Regarding the external sector, the current account deficit narrowed considerably in 2021, helped by the compression of imports and the increase in the net oil balance. However, the improving trade balance, which has continued so far in 2022, is having a limited impact on FX tensions, with parallel market FX premiums remaining in the 35 to 40% since October 2021. oil prices, gross foreign exchange reserves fell to $38.6 billion at the end of May 2022, after reaching $41.5 billion in September 2021, boosted by the allocation of SDRs and the issue of Eurobonds. The IMF said

International lenders have also pointed to Nigeria’s inflationary pressures and the response of the Central Bank of Nigeria.

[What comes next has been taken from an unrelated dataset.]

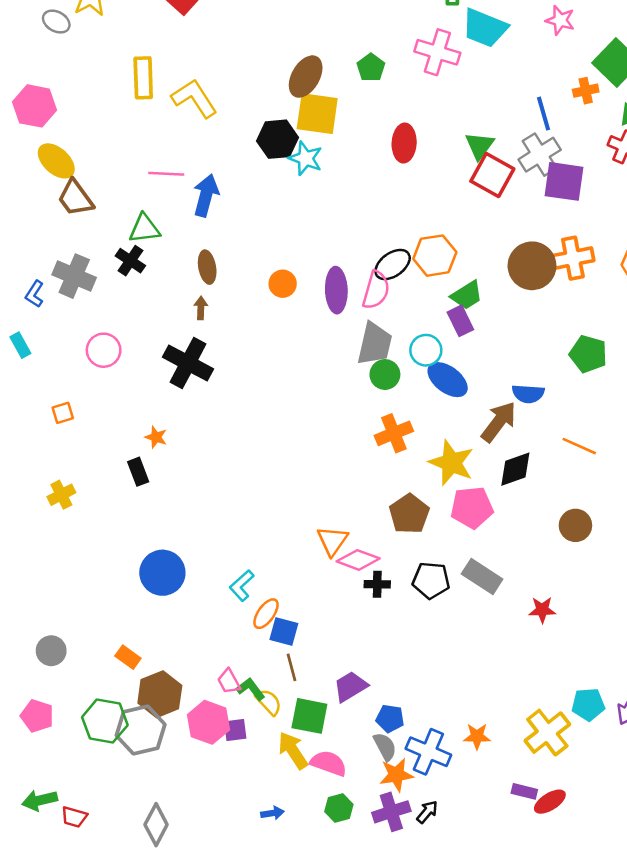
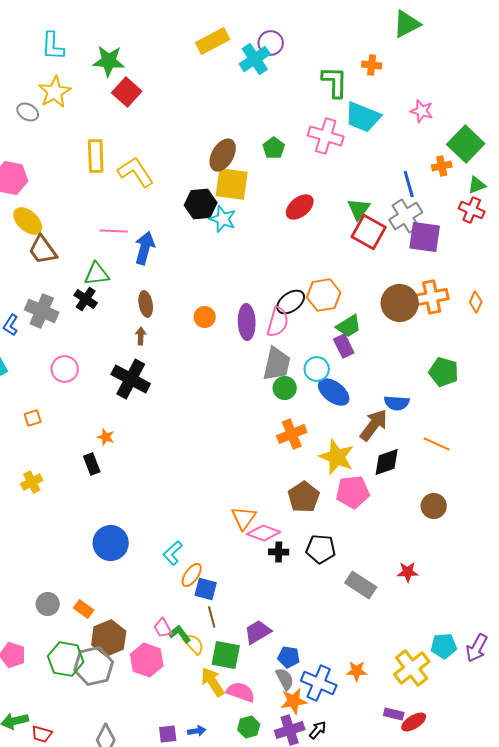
red ellipse: (404, 143) -> (300, 207), turned 48
gray rectangle: (482, 577) -> (361, 585), moved
gray circle: (51, 651) -> (48, 604), moved
purple square: (235, 730) -> (168, 734), moved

The IMF said, “Inflation reached 17.7% (y/y) in May, driven by a further spike in food prices, exacerbated by the war in Ukraine, and raising food security concerns, more than 40% of the population living below the poverty line To contain inflationary pressures, the Central Bank of Nigeria recently raised its monetary policy rate by 150 basis points to 13%.

The IMF said the economic recovery continues to strengthen thanks to services and agriculture, with GDP growth reaching 3.6% (y/y) in the first quarter of 2022.

What you should know

  • Nigeria’s foreign trade rose to 13 trillion naira in the first quarter of 2022, up 11.1% from 11.7 trillion naira recorded in the previous quarter and up 65.4% from 7.86 trillion naira. naira recorded in the first quarter of 2021. released the foreign trade report for the first quarter of 2022, by the National Bureau of Statistics (NBS).
  • Total imports in the first quarter of 2022 totaled 5.9 trillion naira, down 0.67% from the fourth quarter of 2021 (5.94 trillion naira), but up 21.04% from the comparable period of 2021 (N4,880 billion).
  • Nigeria’s export earnings in the first quarter of 2022 were 7.1 trillion naira, up 23.1% and 137.9% from 5.77 trillion naira and 2.98 trillion naira in the first and fourth quarters of 2021, respectively.
  • Despite the fact that Nigeria’s crude oil production is declining, the huge increase in crude oil prices has enabled it to increase its crude export earnings. Crude oil revenues, for example, rose 175% year-on-year to 5.62 trillion naira from 2.04 trillion naira in the first quarter of 2021.
  • Crude oil export earnings accounted for 79.16% of total export earnings in the quarter under review. As a result, Nigeria’s trade balance improved in the first quarter of 2022, with a foreign trade surplus of N1.12 trillion. Nigeria’s trade surplus is at its highest level since the third quarter of 2019.